- Born: 9 July 1809 Clavering, Essex, United Kingdom
- Died: 25 March 1851 (aged 41) Chelmsford, England, United Kingdom
- Other name: Sally Arsenic
- Criminal status: Executed by hanging
- Conviction: Attempted murder
- Criminal penalty: Death

= Sarah Chesham =

Last woman executed for attempted murder in the United Kingdom (1809–1851)

Sarah Chesham (9 July 1809 – 25 March 1851) was the last woman to be executed for attempted murder in the United Kingdom. She was accused of having poisoned her husband and several children over her lifetime, with locals giving her the nickname Sally Arsenic.

==Biography==
Chesham was born Sarah Parker at Clavering, near Saffron Walden in Essex, in July 1809. She married a farmer named Richard Chesham in 1828 and they had six sons together, which placed a severe strain on their finances.

In January 1845, two of the Chesham children, Joseph and James, became ill and soon died. Symptoms included vomiting and stomach pains. Many locals suspected that they had been poisoned, although the local doctor concluded that both had died from cholera. However, the following year Chesham came under suspicion after Solomon Taylor, the illegitimate son of a neighbour, suddenly died. He had been healthy when born before deteriorating rapidly sometime in June 1846. His mother Lydia Taylor claimed that he had fallen ill after being fed rice pudding and apple turnover by Sarah Chesham. The body was examined by leading toxicologist Alfred Swaine Taylor (no relation), who found no evidence of poisoning. The bodies of Joseph and James Chesham were then exhumed, and Taylor found fatal doses of arsenic in their stomachs.

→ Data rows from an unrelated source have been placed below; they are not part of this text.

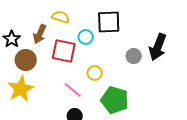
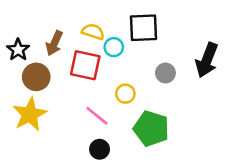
yellow semicircle: (61, 17) -> (93, 32), moved
gray circle: (134, 56) -> (165, 73), moved

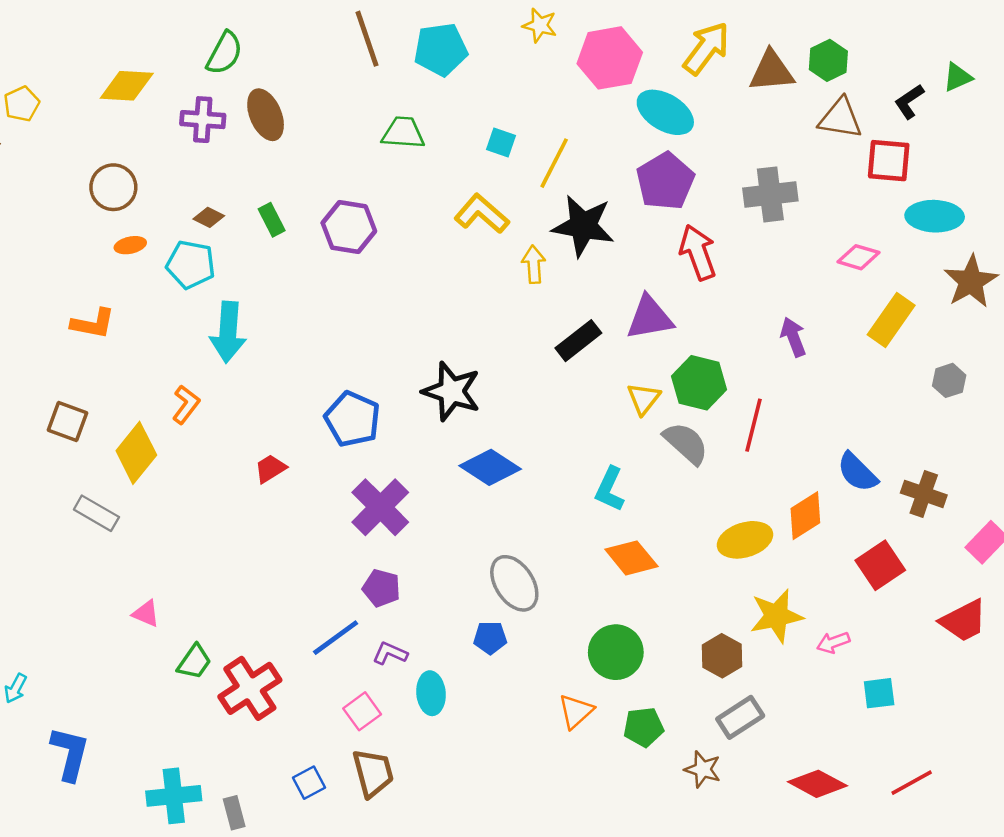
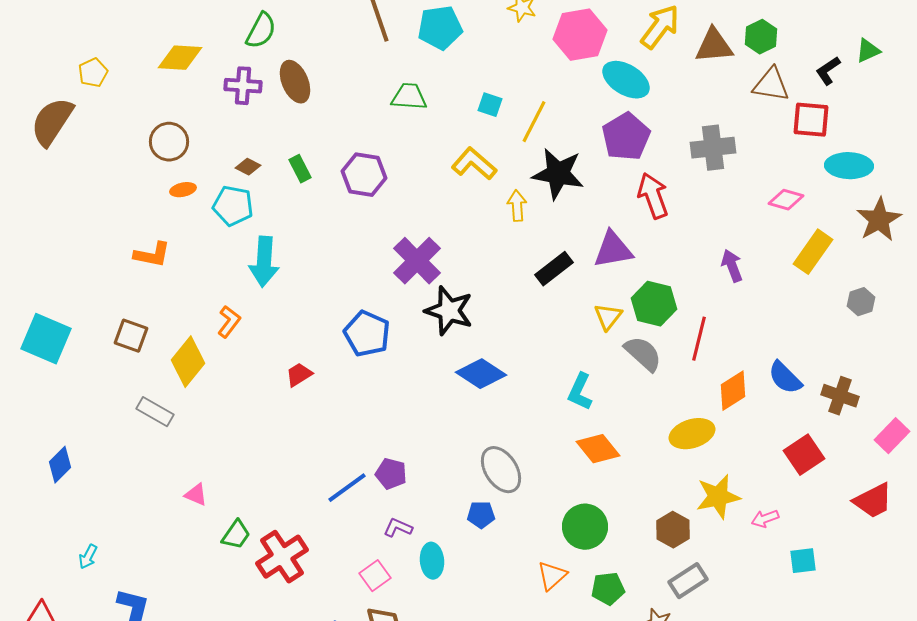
purple cross: (380, 507) -> (417, 261), moved
orange diamond: (805, 516) -> (733, 391), moved
blue line: (336, 638) -> (347, 488), moved

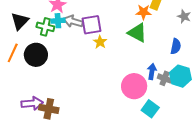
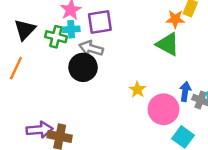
gray arrow: (73, 21) -> (91, 48), moved
purple square: (91, 25) -> (100, 22), moved
yellow star: (100, 42) -> (137, 90), moved
black circle: (36, 55) -> (83, 67), moved

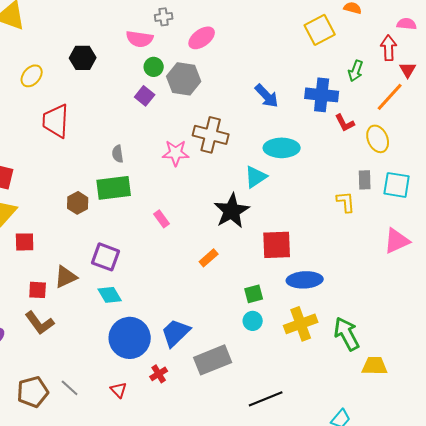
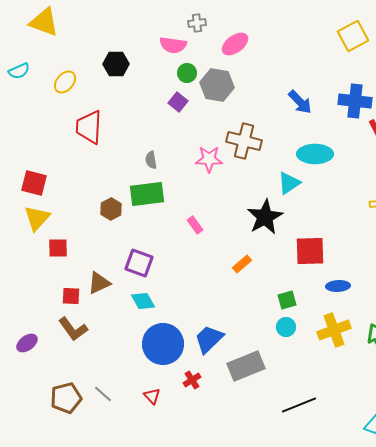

Sarah Chesham was first tried for the murders of James and Joseph Chesham on 11 March 1847. Despite the expectations of most observers, she was acquitted by a jury after ten minutes of deliberation on the grounds that the prosecution had not proved that she had administered the poison (while arsenic and various other poisons were found in her home, no witnesses had actually seen her administer poison to either child). She was then tried for the murder of Solomon Taylor the following day but was once again acquitted, this time at the direction of the judge, on the grounds that it was never proved if the victim had been poisoned. The public strongly disagreed with the verdict, with The Times calling Chesham "an accepted and reputed murderess" and running sensationalist articles accusing her of offering her services as a poisoner to others for a fee. Other newspapers accused her neighbours of being complicit and criticised them for not reporting her to the authorities despite suspecting her of being a poisoner. Locals ostracised Chesham, who was met with cries of "Sally Arsenic!" in the street.

In May 1850, Richard Chesham died after a lengthy bout of tuberculosis. An autopsy found small traces of arsenic in his body, although the dose was not large enough to be fatal. During the illness, Sarah Chesham had constantly been by her husband's side and had fed him milk thickened with rice and flour, refusing to let anyone else feed him. Police arrested Sarah and continued to investigate even after a coroner's jury declined to charge her with murder, recovering a large sack of rice from which Sarah had fed her husband which was found to contain vast amounts of arsenic. Although arsenic is naturally occurring in rice, the sack recovered from her house contained enough to be visible to the naked eye.

Despite Richard's death, Sarah was only charged with attempted murder because there was not enough arsenic in his body to be fatal. It was instead argued that she had fed him small doses of arsenic throughout his period of illness in order to weaken his system until he was unable to continue fighting off the tuberculosis. A woman named Hannah Phillips also testified that Sarah had offered to poison her husband for her and had talked about her plans to poison her own husband. Sarah Chesham was found guilty of attempted murder and publicly hanged by William Calcraft on 25 May 1851.

===Controversy===
Since Sarah's execution, several observers have questioned the strength of the evidence against her and the fairness of her trial. John Campbell, 1st Baron Campbell, who presided over Sarah's final trial and sentenced her to death, was often criticised during his career for showing bias and attempting to influence juries, and had openly accused her of being a serial poisoner during the trial. Sarah did not have legal counsel and was not able to call her own witnesses. The jury may also have been influenced by the press, who in the years between Sarah's original trials and Richard's death had been vocal in their belief that she was guilty and regularly reminded readers of her case in other alleged poisoning cases.

A 2019 episode of the BBC show Murder, Mystery and My Family examined the case and suggested that the victims could have died of natural causes. The episode came to the conclusion that Sarah's conviction was unsafe.

In 2020, the Criminal Case Review Commission was asked to review whether Sarah Chesham should be granted a posthumous pardon. In 2022 the CCRC refused to grant a pardon, citing a lack of evidence to cast doubt on Sarah's guilt.